El reloj marcaba unos pocos minutos después de las 0 horas y Camila Galante compartió una enternecedora imagen del inicio del cumpleaños: una foto nocturna, casera y tierna, con su tercer hijo, Lautaro Paredes con una torta esponjosa, una única vela celeste y un muñeco de Mario Bros en carrera sobre la superficie. El plano dice todo: cero ostentación, clima íntimo y el ritual de soplar la velita antes de que amanezca, tal como hacen las familias que quieren estirar los festejos de un día especial desde el primer segundo.

Horas más tarde, la escena cambió de registro y se volvió de cuento infantil. En el living —convertido en set— se montó un espacio lúdico con arcos blancos, nubes de madera y una guirnalda de globos en paleta pastel (celestes, durazno y tonos avainillados) que enmarcó la foto clásica del “uno”. En las bases, cajas de acrílico exhibieron arreglos florales en azules y blancos; sobre una bandeja dorada se reservaron los dulces principales.

El sello tierno lo dieron dos osos de peluche tamaño XL: uno en una canasta con moño escocés y otro recostado, listos para convertirse en compañeros de aventuras del cumpleañero. Un cartel colgante azul con tipografía cursiva anunció la estrella del día: “Lautaro is ONE”. La estética general fue delicada, sin estridencias: una fiesta pensada para que el protagonista tenga su primera gran foto con recuerdos que, más tarde, verán sus hermanos.

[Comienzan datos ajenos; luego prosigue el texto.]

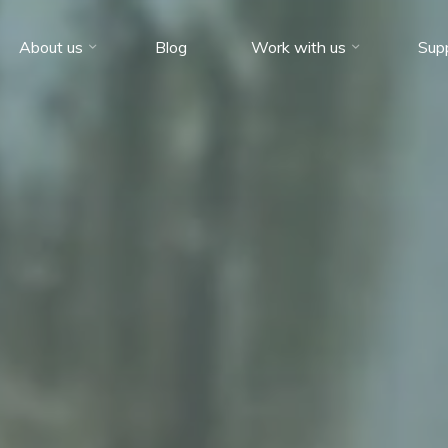
About us
Blog
Work with us
Sup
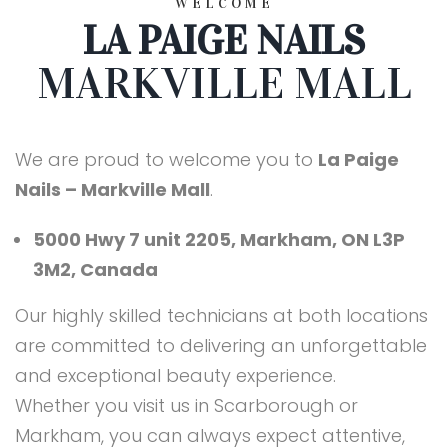
WELCOME
LA PAIGE NAILS
MARKVILLE MALL
We are proud to welcome you to
La Paige
Nails – Markville Mall
.
5000 Hwy 7 unit 2205, Markham, ON L3P
3M2, Canada
Our highly skilled technicians at both locations
are committed to delivering an unforgettable
and exceptional beauty experience.
Whether you visit us in Scarborough or
Markham, you can always expect attentive,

La previa también quedó registrada. En las imágenes que compartieron se ve al pequeño curioseando la decoración, ese momento en el que los chicos “estrenan” su fiesta tocando flores, globos y cajas transparentes que funcionan como vitrinas.
Detrás de esas postales hay una historia familiar que vale recordar. Lautaro nació el 31 de marzo de 2025, se convirtió en el tercer hijo de Leandro Paredes y Camila Galante, y desde el primer día se sumó a un clan muy visible y querido por el público: sus hermanos Victoria y Giovanni lo recibieron con mensajes que los padres compartieron en redes cuando llegó al mundo. Ese dato vuelve aún más simbólico el festejo de este primer año, que cae en una etapa especial para la familia: Paredes regresó a Boca Juniors en 2025 y hoy transita su presente profesional en el club que lo vio nacer, con contrato hasta 2028.
Ese regreso al fútbol argentino también reconfiguró la rutina del hogar: menos aviones, más vida en el país, más posibilidad de que los cumpleaños familiares sucedan cerca de los afectos. En el último tiempo, el volante se consolidó como una de las figuras del plantel y alterna el calendario del torneo local con las citaciones a la Selección, un ritmo que, cuando se apagan las cámaras, encuentra respiro en reuniones de perfil bajo como esta.